Rouhani wrote to Khamenei on Monday to provide an update after the UN atomic watchdog declared that Iran had met conditions stipulated in the nuclear deal.

“We have to watch if the other parties fulfil their commitment­s,” the supreme leader wrote in response.

Washington cut diplomatic ties with Iran in 1979, when its embassy in Tehran was stormed by students, months after the Islamic revolution, leading to a 444-day hostage crisis.

Khamenei has never endorsed repairing relations with the US and has largely followed a similar tack to Iran’s late leader Ayatollah Ruhollah Khomeini, who dubbed America the “Great Satan”.

The nuclear deal saw an end to years of painful economic sanctions on Iran but Washington on Sunday announced new financial measures against Tehran’s ballistic missile programme.

Tehran decried the new measures as “illegitima­te”.

Iran’s central bank said yesterday that the country will receive $32 billion (Dh117.53 billion) of unfrozen assets after sanctions were lifted under its nuclear deal, in a boost to an economy sapped by years of isolation.

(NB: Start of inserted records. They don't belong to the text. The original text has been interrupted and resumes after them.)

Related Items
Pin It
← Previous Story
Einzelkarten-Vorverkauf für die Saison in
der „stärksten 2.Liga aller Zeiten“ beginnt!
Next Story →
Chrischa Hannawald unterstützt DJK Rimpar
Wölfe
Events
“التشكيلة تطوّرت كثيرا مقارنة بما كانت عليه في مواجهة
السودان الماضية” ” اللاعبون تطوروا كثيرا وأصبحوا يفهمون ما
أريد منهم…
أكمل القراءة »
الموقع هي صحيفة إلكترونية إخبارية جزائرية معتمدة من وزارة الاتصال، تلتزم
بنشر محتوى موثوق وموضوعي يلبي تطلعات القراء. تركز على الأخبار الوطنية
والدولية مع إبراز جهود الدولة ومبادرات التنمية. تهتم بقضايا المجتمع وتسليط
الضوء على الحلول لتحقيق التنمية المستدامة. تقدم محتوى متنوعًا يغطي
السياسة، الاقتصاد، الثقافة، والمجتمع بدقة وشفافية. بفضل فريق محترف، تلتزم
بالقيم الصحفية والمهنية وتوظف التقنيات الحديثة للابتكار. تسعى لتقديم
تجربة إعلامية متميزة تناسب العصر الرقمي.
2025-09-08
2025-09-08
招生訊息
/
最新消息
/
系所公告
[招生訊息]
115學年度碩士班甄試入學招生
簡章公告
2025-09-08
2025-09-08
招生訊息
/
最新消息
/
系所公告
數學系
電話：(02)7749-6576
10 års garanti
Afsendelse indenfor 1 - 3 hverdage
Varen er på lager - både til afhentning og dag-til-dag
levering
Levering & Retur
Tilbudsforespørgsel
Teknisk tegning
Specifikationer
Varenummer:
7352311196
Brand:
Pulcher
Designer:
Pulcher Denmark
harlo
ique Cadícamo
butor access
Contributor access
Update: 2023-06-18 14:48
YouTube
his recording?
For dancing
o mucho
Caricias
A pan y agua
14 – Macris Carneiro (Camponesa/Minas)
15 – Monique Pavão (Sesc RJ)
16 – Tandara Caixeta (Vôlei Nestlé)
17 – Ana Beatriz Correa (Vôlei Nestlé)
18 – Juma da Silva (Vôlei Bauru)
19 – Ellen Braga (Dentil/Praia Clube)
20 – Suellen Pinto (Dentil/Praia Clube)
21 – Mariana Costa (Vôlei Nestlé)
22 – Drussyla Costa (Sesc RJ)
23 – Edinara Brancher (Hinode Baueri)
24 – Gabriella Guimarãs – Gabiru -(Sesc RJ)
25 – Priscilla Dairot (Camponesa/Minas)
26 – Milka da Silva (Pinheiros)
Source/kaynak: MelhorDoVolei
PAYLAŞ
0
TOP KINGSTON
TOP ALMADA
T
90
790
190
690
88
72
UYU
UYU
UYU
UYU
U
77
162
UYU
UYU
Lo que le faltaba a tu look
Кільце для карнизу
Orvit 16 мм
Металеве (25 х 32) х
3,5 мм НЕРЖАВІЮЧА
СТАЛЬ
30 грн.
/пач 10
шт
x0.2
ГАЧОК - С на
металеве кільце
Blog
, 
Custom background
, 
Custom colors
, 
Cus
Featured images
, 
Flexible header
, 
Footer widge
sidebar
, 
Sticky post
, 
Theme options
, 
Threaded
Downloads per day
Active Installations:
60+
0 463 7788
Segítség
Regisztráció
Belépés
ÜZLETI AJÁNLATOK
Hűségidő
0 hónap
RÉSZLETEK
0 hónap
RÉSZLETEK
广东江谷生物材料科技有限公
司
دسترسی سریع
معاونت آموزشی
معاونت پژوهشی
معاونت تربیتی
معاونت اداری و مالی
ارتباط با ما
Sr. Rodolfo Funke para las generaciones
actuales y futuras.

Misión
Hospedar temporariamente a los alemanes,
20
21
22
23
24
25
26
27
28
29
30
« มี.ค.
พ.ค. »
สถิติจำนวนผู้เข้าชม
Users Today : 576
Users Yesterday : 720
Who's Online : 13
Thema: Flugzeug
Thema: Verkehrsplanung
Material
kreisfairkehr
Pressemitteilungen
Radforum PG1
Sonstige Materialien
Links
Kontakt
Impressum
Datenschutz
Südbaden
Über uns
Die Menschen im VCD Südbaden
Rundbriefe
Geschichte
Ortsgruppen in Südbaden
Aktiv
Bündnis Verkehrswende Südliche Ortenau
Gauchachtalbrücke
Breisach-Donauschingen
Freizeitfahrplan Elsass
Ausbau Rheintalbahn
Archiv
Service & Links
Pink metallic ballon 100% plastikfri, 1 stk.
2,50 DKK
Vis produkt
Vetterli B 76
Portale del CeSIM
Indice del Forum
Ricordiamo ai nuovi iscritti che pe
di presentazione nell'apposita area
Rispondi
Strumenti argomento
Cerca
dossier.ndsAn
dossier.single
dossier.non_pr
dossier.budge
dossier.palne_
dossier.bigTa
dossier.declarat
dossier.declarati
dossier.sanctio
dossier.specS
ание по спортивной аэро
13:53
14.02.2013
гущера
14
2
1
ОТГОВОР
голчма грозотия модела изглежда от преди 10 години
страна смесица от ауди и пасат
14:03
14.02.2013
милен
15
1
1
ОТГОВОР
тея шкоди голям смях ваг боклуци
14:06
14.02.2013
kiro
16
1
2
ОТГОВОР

The unblocking of funds, which had been held in foreign banks, comes after the UN atomic watchdog confirmed at the weekend that Iran had complied with measures in the July atomic accord.

The assets will be kept “in centralise­d and safe accounts” abroad, central bank chief Valiollah Seif was quoted by state television as saying, adding that the money could be used to pay for imports.